More importantly, he said, there was room at the Borssele site to build two more reactors if necessary. The plans for this were already drawn up. The only problem is that no one could build a new nuclear power plant in the current market, said Jobse – not without government subsidies.
He showed us why with this chart (apologies for the Dutch):
Translation:
“Kostenverhoudingen energiebronnen” = cost ratio’s energy sources (i.e. the figures are ratio’s, not kWh prices)
Kerncentrale = nuclear reactor
Kolencentrale = coal power station
Gascentrale = gas fired power station
Wind turbine = wind turbine
Zonnecellen = solar panels
Verlies = loss
Overheidssubsidie = government subsidy
Winst = profit
Huidige verkoopprijs = wholesale market price
What this shows, in other words, is that as a result of government support of solar and wind, nuclear power in the Netherlands is operating at a loss.
Jobse also contrasted the operational and financial performance of the Borssele nuclear power station with the 700 MW Borssele wind power farm, which will be built by Dong Energy (it has the same name because it will be built offshore the town of Borssele).
Vermogen = capacity
Draaiuren = operational hours
Vollasturen per jaar = fully operational hours per year
Opwek per jaar = generation per year
Aantal huishoudens = number of households
Kosten = costs
Aansluiting = connection (costs)
Subsidie = subsidy
Arbeidsplaatsen tijdens bedrijf = jobs during operations
Einde levensduur = end of lifetime
Benodigde back up bij gebrek aan wind = required backup when there is no wind
I can’t vouch for these numbers – I don’t know exactly what assumptions went into them – but the message is clear: the costs of Dutch climate policy could be much lower than what Mr Wiebes estimates – if more nuclear power were used instead of offshore wind.
Now wouldn’t be nice if there was an EU Energy Agency that we could ask for a considered opinion?
***
If there are huge inefficiencies in all member states pursuing their own policies – and at the same time it is unlikely that a genuine internal EU energy market will emerge any time soon (if ever) – what then can we do except muddle on – and accept the uncertainties that go with that?

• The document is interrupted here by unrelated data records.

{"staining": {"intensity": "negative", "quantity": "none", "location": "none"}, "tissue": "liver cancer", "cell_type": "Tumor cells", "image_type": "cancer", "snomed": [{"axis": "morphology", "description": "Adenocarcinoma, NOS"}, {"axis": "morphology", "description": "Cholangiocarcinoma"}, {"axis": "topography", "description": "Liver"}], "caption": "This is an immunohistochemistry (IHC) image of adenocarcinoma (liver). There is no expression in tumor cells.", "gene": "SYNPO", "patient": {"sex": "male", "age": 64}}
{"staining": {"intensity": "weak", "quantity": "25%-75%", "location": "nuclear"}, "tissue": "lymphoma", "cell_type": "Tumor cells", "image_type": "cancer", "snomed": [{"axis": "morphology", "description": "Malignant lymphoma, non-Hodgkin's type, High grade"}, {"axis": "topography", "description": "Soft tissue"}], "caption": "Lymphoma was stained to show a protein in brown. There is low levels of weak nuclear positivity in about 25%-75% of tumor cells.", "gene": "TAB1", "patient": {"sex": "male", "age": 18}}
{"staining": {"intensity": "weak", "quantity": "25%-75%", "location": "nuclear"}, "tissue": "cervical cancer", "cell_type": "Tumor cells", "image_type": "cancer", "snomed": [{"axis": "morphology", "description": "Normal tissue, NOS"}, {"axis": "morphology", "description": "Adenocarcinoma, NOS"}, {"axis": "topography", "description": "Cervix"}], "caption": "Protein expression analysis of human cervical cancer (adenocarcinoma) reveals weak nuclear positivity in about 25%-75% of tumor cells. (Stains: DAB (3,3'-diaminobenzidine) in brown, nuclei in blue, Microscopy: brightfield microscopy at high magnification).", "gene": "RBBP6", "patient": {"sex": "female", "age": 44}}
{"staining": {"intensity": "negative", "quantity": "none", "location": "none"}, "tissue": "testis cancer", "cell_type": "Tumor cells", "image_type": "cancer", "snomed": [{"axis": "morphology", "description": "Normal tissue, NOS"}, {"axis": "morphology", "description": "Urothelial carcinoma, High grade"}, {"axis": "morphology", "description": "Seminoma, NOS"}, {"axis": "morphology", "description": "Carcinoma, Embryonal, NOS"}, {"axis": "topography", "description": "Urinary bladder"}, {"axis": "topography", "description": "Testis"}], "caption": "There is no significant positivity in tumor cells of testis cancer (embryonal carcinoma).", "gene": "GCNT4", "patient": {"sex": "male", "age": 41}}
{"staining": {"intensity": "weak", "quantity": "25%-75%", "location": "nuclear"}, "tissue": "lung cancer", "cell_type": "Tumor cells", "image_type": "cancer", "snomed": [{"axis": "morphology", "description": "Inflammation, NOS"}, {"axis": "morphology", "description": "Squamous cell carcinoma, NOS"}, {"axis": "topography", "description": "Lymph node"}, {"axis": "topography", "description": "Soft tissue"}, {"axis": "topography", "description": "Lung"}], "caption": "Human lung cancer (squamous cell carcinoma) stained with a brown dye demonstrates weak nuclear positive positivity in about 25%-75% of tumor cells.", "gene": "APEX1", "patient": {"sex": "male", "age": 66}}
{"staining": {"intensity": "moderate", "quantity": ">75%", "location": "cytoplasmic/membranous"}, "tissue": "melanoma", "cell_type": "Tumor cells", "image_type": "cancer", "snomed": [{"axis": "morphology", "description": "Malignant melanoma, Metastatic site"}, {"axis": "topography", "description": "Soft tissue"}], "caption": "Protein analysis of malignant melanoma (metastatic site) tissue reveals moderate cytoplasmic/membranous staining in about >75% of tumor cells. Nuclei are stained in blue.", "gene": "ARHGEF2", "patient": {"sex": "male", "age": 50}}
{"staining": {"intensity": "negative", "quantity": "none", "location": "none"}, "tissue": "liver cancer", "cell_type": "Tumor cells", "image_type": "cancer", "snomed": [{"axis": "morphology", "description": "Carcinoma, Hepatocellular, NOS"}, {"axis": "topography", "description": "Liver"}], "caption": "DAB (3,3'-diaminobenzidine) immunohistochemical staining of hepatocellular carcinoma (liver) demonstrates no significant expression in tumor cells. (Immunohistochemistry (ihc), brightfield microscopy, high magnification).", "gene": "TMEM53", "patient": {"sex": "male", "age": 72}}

Perhaps there is nothing else to do, although this does seem unsatisfactory. I have no ready-made solutions to offer. Just some thoughts.
The prkerogatives of nation-states are fiercely defended at this moment in Europe, but perhaps that shows their weakness rather than their strength? Nations, say many trend watchers, will be replaced by networks.
That may seem like good news for “Brussels”, but it’s not really – not when you realize that networks are even more decentralized than nation states – and far removed from the bureaucratic wrangling going on in the EU capital.
Somehow, the EU will have to forge a connection with the citizen, communal and business networks of the future. Could that mean trying to enable them – rather than producing policy documents and directives?